3) Modify the do_exit method in ar_sendmail.rb to remove the pid file
def do_exit
log "caught signal, shutting down and removing pid file"
self.remove_pid_file
exit
end
4) Create the monit file /etc/monit.d/ar_sendmail.teamsport.monitrc
check process ar_sendmail_teamsport with pidfile /data/teamsport/current/log/ar_mailer.pid start program = "/usr/bin/ar_sendmail -d -e production -c /data/teamsport/current/" as uid teamsport and gid teamsport stop program = "/usr/local/bin/stop_ar_sendmail" as uid teamsport and gid teamsport if totalmem is greater than 65.0 MB for 2 cycles then restart # eating up memory? if loadavg(5min) greater than 10 for 8 cycles then restart # bad, bad, bad if 20 restarts within 20 cycles then timeout # something is wrong, call the sys-admin group ar_sendmail
Note that I am using a simple shell script script called stop_ar_sendmail to stop the ar_sendmail process. ar_sendmail has signal handlers for SIGINT and SIGTERM so we should use these signals to kill it, which will cause the do_exit method to be triggered. The stop_ar_sendmail script looks like this:
#!/bin/bash kill -2 `cat /data/teamsport/current/log/ar_mailer.pid`
Originally I tried putting the contents of this shell script in the .montrc file like this:
stop program = "/bin/kill -2 `cat /data/teamsport/current/log/ar_mailer.pid`" as uid teamsport and gid teamsport
This however does not work, since apparently monit doesn't know what to do with the backticks. Alternatively you could use some sort of grep and kill script, such as pkill, to stop the ar_sendmail process. Ideally in the future, ar_sendmail will support some sort of stop command in the same manner as mongrel so that you could run "ar_sendmail stop" to stop it.
Once you have this all setup you can control ar_sendmail via monit. When creating the ar_sendmail.teamsport.monitrc file, make sure you change "teamsport" to the user that you want to run the process as. Then do a "sudo monit reload" and monit should see that ar_sendmail is not running and will start it for you. To make sure everything is working correctly try "sudo monit stop ar_sendmail_teamsport" and "sudo monit start ar_sendmail_teamsport" (replacing "teamsport" with the appropriate user name).

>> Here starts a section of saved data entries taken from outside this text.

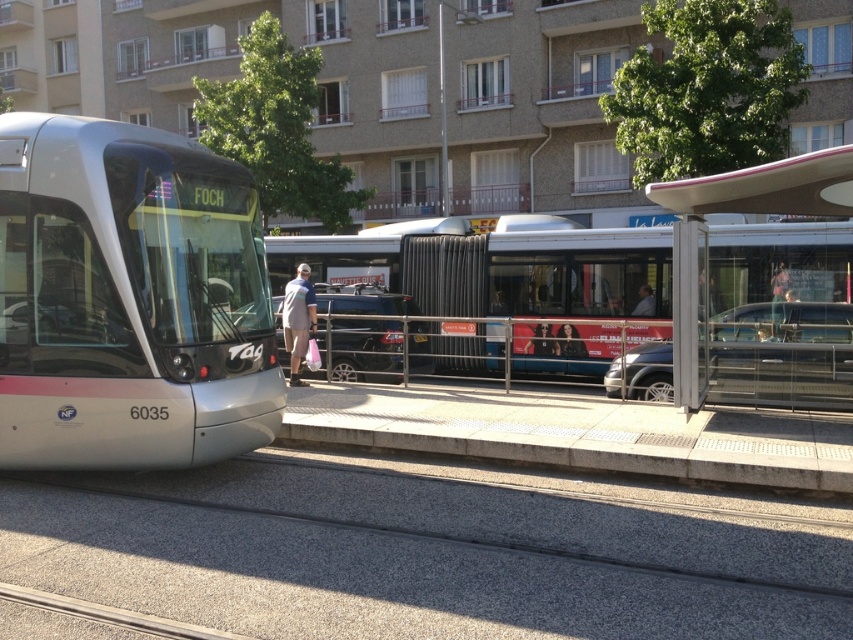
Question: Can you confirm if transparent glass bus stop at center is positioned to the right of gray fabric bag at center?

Choices:
 (A) yes
 (B) no

Answer: (A)

Question: Does transparent glass bus stop at center lie in front of gray fabric bag at center?

Choices:
 (A) yes
 (B) no

Answer: (A)

Question: Is silver metallic tram at left positioned before gray fabric bag at center?

Choices:
 (A) no
 (B) yes

Answer: (B)

Question: Which object is positioned closest to the gray fabric bag at center?

Choices:
 (A) transparent glass bus stop at center
 (B) dark brown hair at center

Answer: (A)

Question: Which object appears farthest from the camera in this image?

Choices:
 (A) transparent glass bus stop at center
 (B) light brown leather jacket at center
 (C) dark brown hair at center

Answer: (C)

Question: Which point appears closest to the camera in this image?

Choices:
 (A) (316, 321)
 (B) (560, 332)

Answer: (A)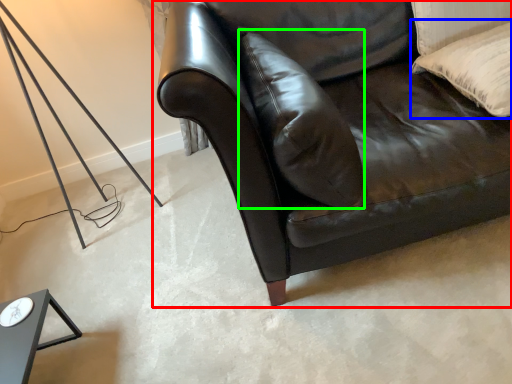
Question: Which is nearer to the studio couch (highlighted by a red box)? pillow (highlighted by a blue box) or pillow (highlighted by a green box).

Choices:
 (A) pillow
 (B) pillow

Answer: (B)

Other than not working well with monit out of the box, the only other issue I have with ar_sendmail is the memory footprint, which is dependent to some degree on your rails app. The ar_sendmail process for my app runs at around 50 MB, and just to send mail! I assume this is due to the fact that ar_sendmail loads the rails app's environment.rb file. The environment.rb file runs the boot.rb file, which bootstraps and initializes the entire rails app. Additionally, our environment.rb has several other plugins required inside of it. I think the environment.rb file is loaded primarily just to get at the ActiveMailer smtp_settings, which is a slick way to allow for easy integration of ar_mailer with minimal changes to your existing rails app. Many people wouldn't think twice about 50 MB, but rails hosts charge quite a bit for RAM. I can definitely envision a slimmed down ar_sendmail that doesn't load the rails app's environment.rb file, but it seems almost impossible to do this without making integration with existing rails apps more difficult.